-- THE TASK --
Working through the lines below, return each one that holds "word".

-- DATA FOR THIS EXERCISE --
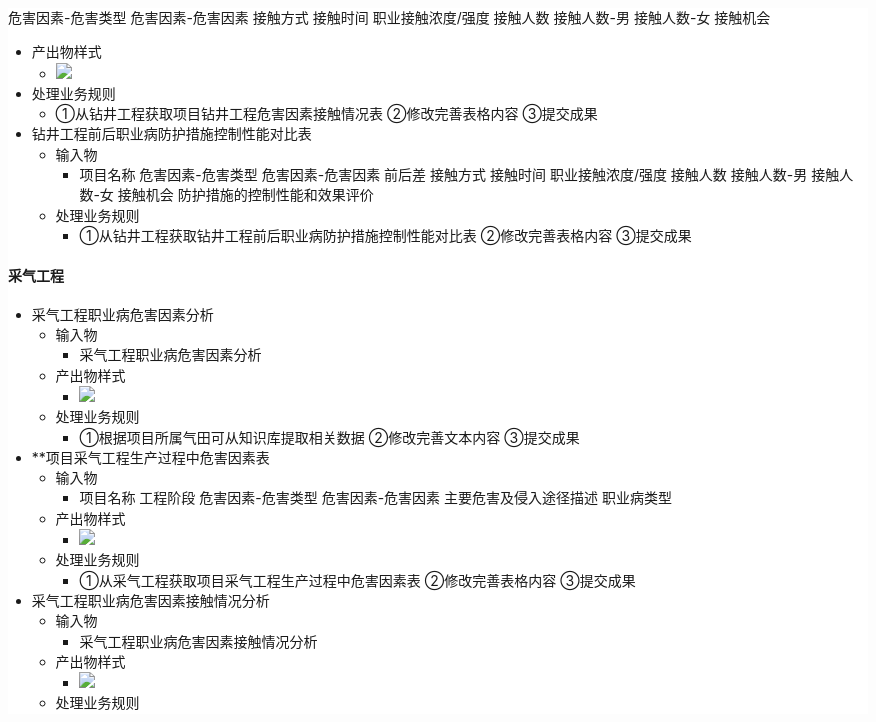 危害因素-危害类型
危害因素-危害因素
接触方式
接触时间
职业接触浓度/强度
接触人数
接触人数-男
接触人数-女
接触机会
  - 产出物样式
    - ![](images/ID_A3E406607B4747E9BE394F411334181D.png)
  - 处理业务规则
    - ①从钻井工程获取项目钻井工程危害因素接触情况表
②修改完善表格内容
③提交成果
- 钻井工程前后职业病防护措施控制性能对比表
  - 输入物
    - 项目名称
危害因素-危害类型
危害因素-危害因素
前后差
接触方式
接触时间
职业接触浓度/强度
接触人数
接触人数-男
接触人数-女
接触机会
防护措施的控制性能和效果评价
  - 处理业务规则
    - ①从钻井工程获取钻井工程前后职业病防护措施控制性能对比表
②修改完善表格内容
③提交成果
#### 采气工程
- 采气工程职业病危害因素分析
  - 输入物
    - 采气工程职业病危害因素分析
  - 产出物样式
    - ![](images/ID_CB8FA96816BA42C49ADE4AFB73C79A9F.png)
  - 处理业务规则
    - ①根据项目所属气田可从知识库提取相关数据
②修改完善文本内容
③提交成果
- **项目采气工程生产过程中危害因素表
  - 输入物
    - 项目名称
工程阶段
危害因素-危害类型
危害因素-危害因素
主要危害及侵入途径描述
职业病类型
  - 产出物样式
    - ![](images/ID_03DC1D5B61B148CFBA60D3CDFD7F8273.png)
  - 处理业务规则
    - ①从采气工程获取项目采气工程生产过程中危害因素表
②修改完善表格内容
③提交成果
- 采气工程职业病危害因素接触情况分析
  - 输入物
    - 采气工程职业病危害因素接触情况分析
  - 产出物样式
    - ![](images/ID_C30D9979BCDE414496570D2C1AD52B42.png)
  - 处理业务规则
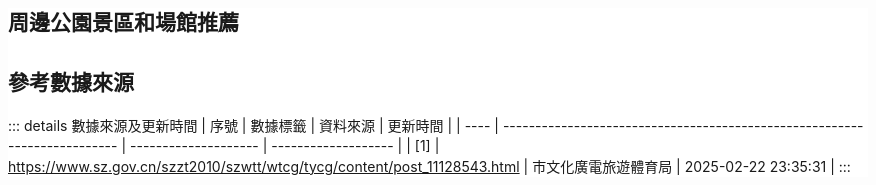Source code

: ## 周邊公園景區和場館推薦

<CardGrid>
  <ImageCard
        image="https://cgj.sz.gov.cn/attachment/1/1334/1334404/10775124.jpg"
        title="中山公園棒球場"
        description="待更新"
        href="/zh-tw/Cultural-Sports-Venues/Sports-Center/Zhongshan-Park-Baseball-Field/"
        author="待更新"
        date="2025/01/02"
      />
      <ImageCard
        image="https://cgj.sz.gov.cn/attachment/1/1334/1334404/10775124.jpg"
        title="中山公園棒球場"
        description="待更新"
        href="/zh-tw/Cultural-Sports-Venues/Sports-Center/Zhongshan-Park-Baseball-Field/"
        author="待更新"
        date="2025/01/02"
      />
    </CardGrid>


## 參考數據來源

::: details 數據來源及更新時間
| 序號 | 數據標籤                                                                  | 資料來源             | 更新時間            |
| ---- | ------------------------------------------------------------------------- | -------------------- | ------------------- |
| [1]  | https://www.sz.gov.cn/szzt2010/szwtt/wtcg/tycg/content/post_11128543.html | 市文化廣電旅遊體育局 | 2025-02-22 23:35:31 |
:::

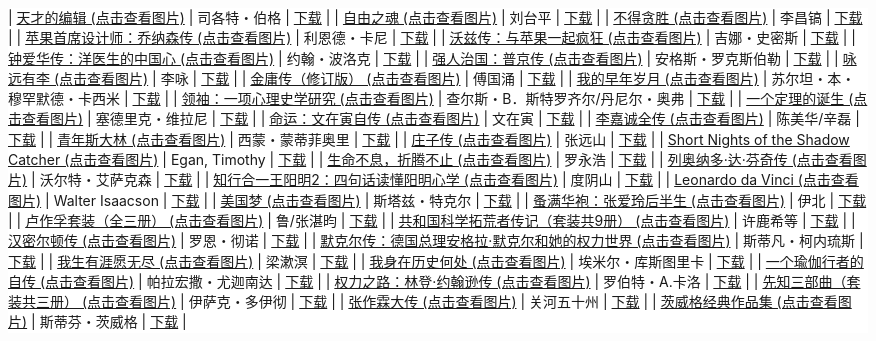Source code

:| [天才的编辑 (点击查看图片)](https://www.dushupai.com/attachment/2024/06/04/24ca1031cf6f2db0.jpg) | 司各特・伯格 | [下载](https://url89.ctfile.com/f/31084289-1357023316-2d09bb?p=8866) |
| [自由之魂 (点击查看图片)](https://www.dushupai.com/attachment/2024/06/04/962bd0c0d353f317.jpg) | 刘台平 | [下载](https://url89.ctfile.com/f/31084289-1357023205-5d21ee?p=8866) |
| [不得贪胜 (点击查看图片)](https://www.dushupai.com/attachment/2024/06/04/33f5160e7f0e752a.jpg) | 李昌镐 | [下载](https://url89.ctfile.com/f/31084289-1357023190-b21759?p=8866) |
| [苹果首席设计师：乔纳森传 (点击查看图片)](https://www.dushupai.com/attachment/2024/06/04/fa7b4dbb51912e84.jpg) | 利恩德・卡尼 | [下载](https://url89.ctfile.com/f/31084289-1357023160-8abd49?p=8866) |
| [沃兹传：与苹果一起疯狂 (点击查看图片)](https://www.dushupai.com/attachment/2024/06/04/ab79ccfe3847480c.jpg) | 吉娜・史密斯 | [下载](https://url89.ctfile.com/f/31084289-1357023163-c9e4da?p=8866) |
| [钟爱华传：洋医生的中国心 (点击查看图片)](https://www.dushupai.com/attachment/2024/06/04/9cd31aea615c6fdb.jpg) | 约翰・波洛克 | [下载](https://url89.ctfile.com/f/31084289-1357023157-fd9cc5?p=8866) |
| [强人治国：普京传 (点击查看图片)](https://www.dushupai.com/attachment/2024/06/04/89100a7a89a31437.jpg) | 安格斯・罗克斯伯勒 | [下载](https://url89.ctfile.com/f/31084289-1357023151-211707?p=8866) |
| [咏远有李 (点击查看图片)](https://www.dushupai.com/attachment/2024/06/04/2083fd363859d374.jpg) | 李咏 | [下载](https://url89.ctfile.com/f/31084289-1357023193-112edb?p=8866) |
| [金庸传（修订版） (点击查看图片)](https://www.dushupai.com/attachment/2024/06/04/121b6836ec2ad4e5.jpg) | 傅国涌 | [下载](https://url89.ctfile.com/f/31084289-1357023109-66a0ea?p=8866) |
| [我的早年岁月 (点击查看图片)](https://www.dushupai.com/attachment/2024/06/04/7bccab2e8b172c38.jpg) | 苏尔坦・本・穆罕默德・卡西米 | [下载](https://url89.ctfile.com/f/31084289-1357023073-63aa05?p=8866) |
| [领袖：一项心理史学研究 (点击查看图片)](https://www.dushupai.com/attachment/2024/06/04/ffb8ef987dd95f3d.jpg) | 查尔斯・B．斯特罗齐尔/丹尼尔・奥弗 | [下载](https://url89.ctfile.com/f/31084289-1357022950-84a87d?p=8866) |
| [一个定理的诞生 (点击查看图片)](https://www.dushupai.com/attachment/2024/06/04/91929ef2018e49bd.jpg) | 塞德里克・维拉尼 | [下载](https://url89.ctfile.com/f/31084289-1357022608-e6a289?p=8866) |
| [命运：文在寅自传 (点击查看图片)](https://www.dushupai.com/attachment/2024/06/04/335b101a6c04d2c1.jpg) | 文在寅 | [下载](https://url89.ctfile.com/f/31084289-1357022554-9440d1?p=8866) |
| [李嘉诚全传 (点击查看图片)](https://www.dushupai.com/attachment/2024/06/04/cb2cc5f74c724adb.jpg) | 陈美华/辛磊 | [下载](https://url89.ctfile.com/f/31084289-1357022467-d6cebc?p=8866) |
| [青年斯大林 (点击查看图片)](https://www.dushupai.com/attachment/2024/06/04/621e9f9d8e476544.jpg) | 西蒙・蒙蒂菲奥里 | [下载](https://url89.ctfile.com/f/31084289-1357022413-7e0d2c?p=8866) |
| [庄子传 (点击查看图片)](https://www.dushupai.com/attachment/2024/06/04/b732ef948da882dc.jpg) | 张远山 | [下载](https://url89.ctfile.com/f/31084289-1357022350-a02974?p=8866) |
| [Short Nights of the Shadow Catcher (点击查看图片)](https://www.dushupai.com/attachment/2024/06/04/49a2355a13c1c55b.jpg) | Egan, Timothy | [下载](https://url89.ctfile.com/f/31084289-1357022299-6675d1?p=8866) |
| [生命不息，折腾不止 (点击查看图片)](https://www.dushupai.com/attachment/2024/06/04/5d63b85d741ada58.jpg) | 罗永浩 | [下载](https://url89.ctfile.com/f/31084289-1357021867-a608cf?p=8866) |
| [列奥纳多·达·芬奇传 (点击查看图片)](https://www.dushupai.com/attachment/2024/06/04/2f353abaa2874491.jpg) | 沃尔特・艾萨克森 | [下载](https://url89.ctfile.com/f/31084289-1357021774-dcc062?p=8866) |
| [知行合一王阳明2：四句话读懂阳明心学 (点击查看图片)](https://www.dushupai.com/attachment/2024/06/04/2c2017192780ce52.jpg) | 度阴山 | [下载](https://url89.ctfile.com/f/31084289-1357021702-5a67f2?p=8866) |
| [Leonardo da Vinci (点击查看图片)](https://www.dushupai.com/attachment/2024/06/04/4df31dbfa507578f.jpg) | Walter Isaacson | [下载](https://url89.ctfile.com/f/31084289-1357021798-d76fb3?p=8866) |
| [美国梦 (点击查看图片)](https://www.dushupai.com/attachment/2024/06/04/2ac86ffb5e35a327.jpg) | 斯塔兹・特克尔 | [下载](https://url89.ctfile.com/f/31084289-1357021570-d6cd8a?p=8866) |
| [蚤满华袍：张爱玲后半生 (点击查看图片)](https://www.dushupai.com/attachment/2024/06/04/7e6b4af0ddcfc686.jpg) | 伊北 | [下载](https://url89.ctfile.com/f/31084289-1357020742-af9458?p=8866) |
| [卢作孚套装（全三册） (点击查看图片)](https://www.dushupai.com/attachment/2024/06/04/4656b8bdf68e6f77.jpg) | 鲁/张湛昀 | [下载](https://url89.ctfile.com/f/31084289-1357020706-3dfc66?p=8866) |
| [共和国科学拓荒者传记（套装共9册） (点击查看图片)](https://www.dushupai.com/attachment/2024/06/04/cb7ce7fc343ffdaf.jpg) | 许鹿希等 | [下载](https://url89.ctfile.com/f/31084289-1357020856-bcb915?p=8866) |
| [汉密尔顿传 (点击查看图片)](https://www.dushupai.com/attachment/2024/06/04/351f6ef22de58677.jpg) | 罗恩・彻诺 | [下载](https://url89.ctfile.com/f/31084289-1357020625-ed77e3?p=8866) |
| [默克尔传：德国总理安格拉·默克尔和她的权力世界 (点击查看图片)](https://www.dushupai.com/attachment/2024/06/04/c094d8e28b03ea3d.jpg) | 斯蒂凡・柯内琉斯 | [下载](https://url89.ctfile.com/f/31084289-1357020523-ee7487?p=8866) |
| [我生有涯愿无尽 (点击查看图片)](https://www.dushupai.com/attachment/2024/06/04/6409ebe18ebac4c9.jpg) | 梁漱溟 | [下载](https://url89.ctfile.com/f/31084289-1357020394-9d305d?p=8866) |
| [我身在历史何处 (点击查看图片)](https://www.dushupai.com/attachment/2024/06/03/6f3a6f3e116a71ec.jpg) | 埃米尔・库斯图里卡 | [下载](https://url89.ctfile.com/f/31084289-1357019992-bd477d?p=8866) |
| [一个瑜伽行者的自传 (点击查看图片)](https://www.dushupai.com/attachment/2024/06/03/480d55cc4a31667a.jpg) | 帕拉宏撒・尤迦南达 | [下载](https://url89.ctfile.com/f/31084289-1357019968-e117f9?p=8866) |
| [权力之路：林登·约翰逊传 (点击查看图片)](https://www.dushupai.com/attachment/2024/06/03/2a6be3fa2fb229e7.jpg) | 罗伯特・A.卡洛 | [下载](https://url89.ctfile.com/f/31084289-1357019971-fee950?p=8866) |
| [先知三部曲（套装共三册） (点击查看图片)](https://www.dushupai.com/attachment/2024/06/03/6cfc80f32f61de90.jpg) | 伊萨克・多伊彻 | [下载](https://url89.ctfile.com/f/31084289-1357019818-fab788?p=8866) |
| [张作霖大传 (点击查看图片)](https://www.dushupai.com/attachment/2024/06/03/e4957a071b38f103.jpg) | 关河五十州 | [下载](https://url89.ctfile.com/f/31084289-1357019716-3c1ec2?p=8866) |
| [茨威格经典作品集 (点击查看图片)](https://www.dushupai.com/attachment/2024/06/03/e9dd806e30a4c1b9.jpg) | 斯蒂芬・茨威格 | [下载](https://url89.ctfile.com/f/31084289-1357019506-ec53cc?p=8866) |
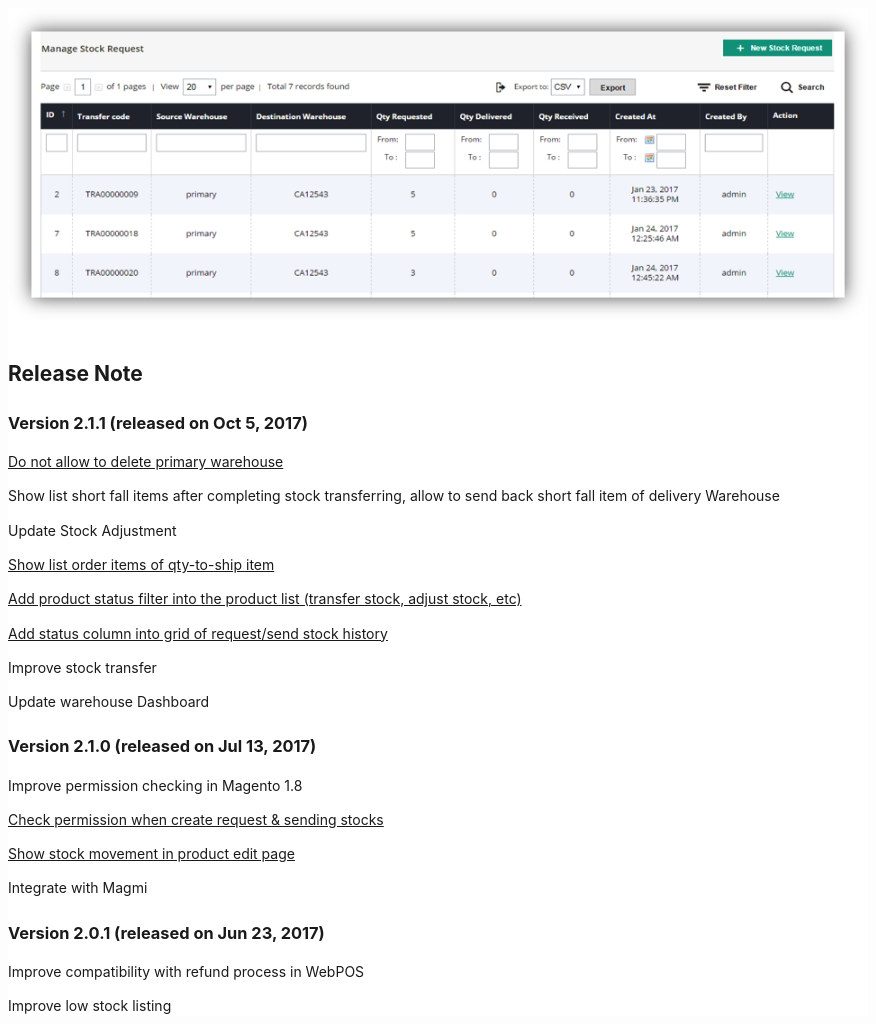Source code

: ![Stock Request History page](./image_IM%20Rebuilt/image057.png)
-----------

## Release Note

### Version 2.1.1 (released on Oct 5, 2017)

<a href="#p7">Do not allow to delete primary warehouse</a>

Show list short fall items after completing stock transferring, allow to send back short fall item of delivery Warehouse

Update Stock Adjustment

<a href="#p6">Show list order items of qty-to-ship item</a>

<a href="#p5">Add product status filter into the product list (transfer stock, adjust stock, etc)</a>

<a href="#p4">Add status column into grid of request/send stock history</a>

Improve stock transfer

Update warehouse Dashboard

### Version 2.1.0 (released on Jul 13, 2017)

Improve permission checking in Magento 1.8

<a href="#p3">Check permission when create request & sending stocks</a>

<a href="#p3">Show stock movement in product edit page</a>

Integrate with Magmi

### Version 2.0.1 (released on Jun 23, 2017)

Improve compatibility with refund process in WebPOS

Improve low stock listing
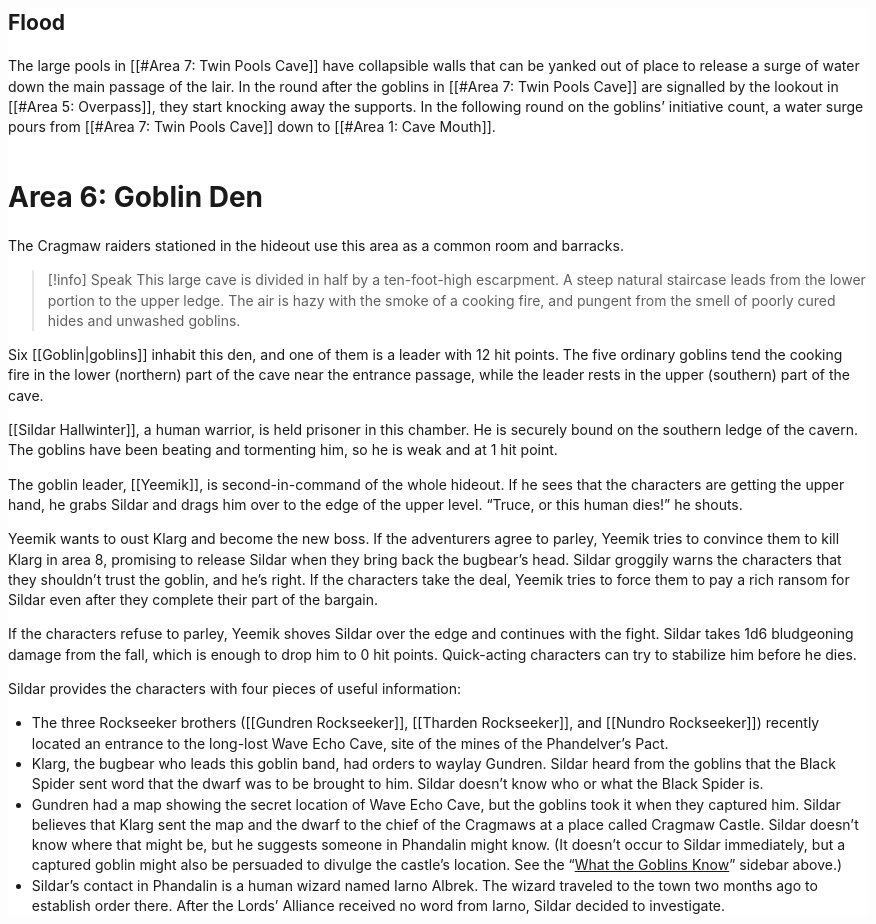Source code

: ## Flood
The large pools in [[#Area 7: Twin Pools Cave]] have collapsible walls that can be yanked out of place to release a surge of water down the main passage of the lair. In the round after the goblins in [[#Area 7: Twin Pools Cave]] are signalled by the lookout in [[#Area 5: Overpass]], they start knocking away the supports. In the following round on the goblins’ initiative count, a water surge pours from [[#Area 7: Twin Pools Cave]] down to [[#Area 1: Cave Mouth]].

# Area 6: Goblin Den
The Cragmaw raiders stationed in the hideout use this area as a common room and barracks.

> [!info] Speak
> This large cave is divided in half by a ten-foot-high escarpment. A steep natural staircase leads from the lower portion to the upper ledge. The air is hazy with the smoke of a cooking fire, and pungent from the smell of poorly cured hides and unwashed goblins.

Six [[Goblin|goblins]] inhabit this den, and one of them is a leader with 12 hit points. The five ordinary goblins tend the cooking fire in the lower (northern) part of the cave near the entrance passage, while the leader rests in the upper (southern) part of the cave.

[[Sildar Hallwinter]], a human warrior, is held prisoner in this chamber. He is securely bound on the southern ledge of the cavern. The goblins have been beating and tormenting him, so he is weak and at 1 hit point.

The goblin leader, [[Yeemik]], is second-in-command of the whole hideout. If he sees that the characters are getting the upper hand, he grabs Sildar and drags him over to the edge of the upper level. “Truce, or this human dies!” he shouts.

Yeemik wants to oust Klarg and become the new boss. If the adventurers agree to parley, Yeemik tries to convince them to kill Klarg in area 8, promising to release Sildar when they bring back the bugbear’s head. Sildar groggily warns the characters that they shouldn’t trust the goblin, and he’s right. If the characters take the deal, Yeemik tries to force them to pay a rich ransom for Sildar even after they complete their part of the bargain.

If the characters refuse to parley, Yeemik shoves Sildar over the edge and continues with the fight. Sildar takes 1d6 bludgeoning damage from the fall, which is enough to drop him to 0 hit points. Quick-acting characters can try to stabilize him before he dies.

Sildar provides the characters with four pieces of useful information:
-   The three Rockseeker brothers ([[Gundren Rockseeker]], [[Tharden Rockseeker]], and [[Nundro Rockseeker]]) recently located an entrance to the long-lost Wave Echo Cave, site of the mines of the Phandelver’s Pact.
-   Klarg, the bugbear who leads this goblin band, had orders to waylay Gundren. Sildar heard from the goblins that the Black Spider sent word that the dwarf was to be brought to him. Sildar doesn’t know who or what the Black Spider is.
-   Gundren had a map showing the secret location of Wave Echo Cave, but the goblins took it when they captured him. Sildar believes that Klarg sent the map and the dwarf to the chief of the Cragmaws at a place called Cragmaw Castle. Sildar doesn’t know where that might be, but he suggests someone in Phandalin might know. (It doesn’t occur to Sildar immediately, but a captured goblin might also be persuaded to divulge the castle’s location. See the “[What the Goblins Know](https://www.dndbeyond.com/sources/lmop/goblin-arrows#WhatTheGoblinsKnow)” sidebar above.)
-   Sildar’s contact in Phandalin is a human wizard named Iarno Albrek. The wizard traveled to the town two months ago to establish order there. After the Lords’ Alliance received no word from Iarno, Sildar decided to investigate.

-- ANSWER BOX --
-   Klarg, the bugbear who leads this goblin band, had orders to waylay Gundren. Sildar heard from the goblins that the Black Spider sent word that the dwarf was to be brought to him. Sildar doesn’t know who or what the Black Spider is.
-   Sildar’s contact in Phandalin is a human wizard named Iarno Albrek. The wizard traveled to the town two months ago to establish order there. After the Lords’ Alliance received no word from Iarno, Sildar decided to investigate.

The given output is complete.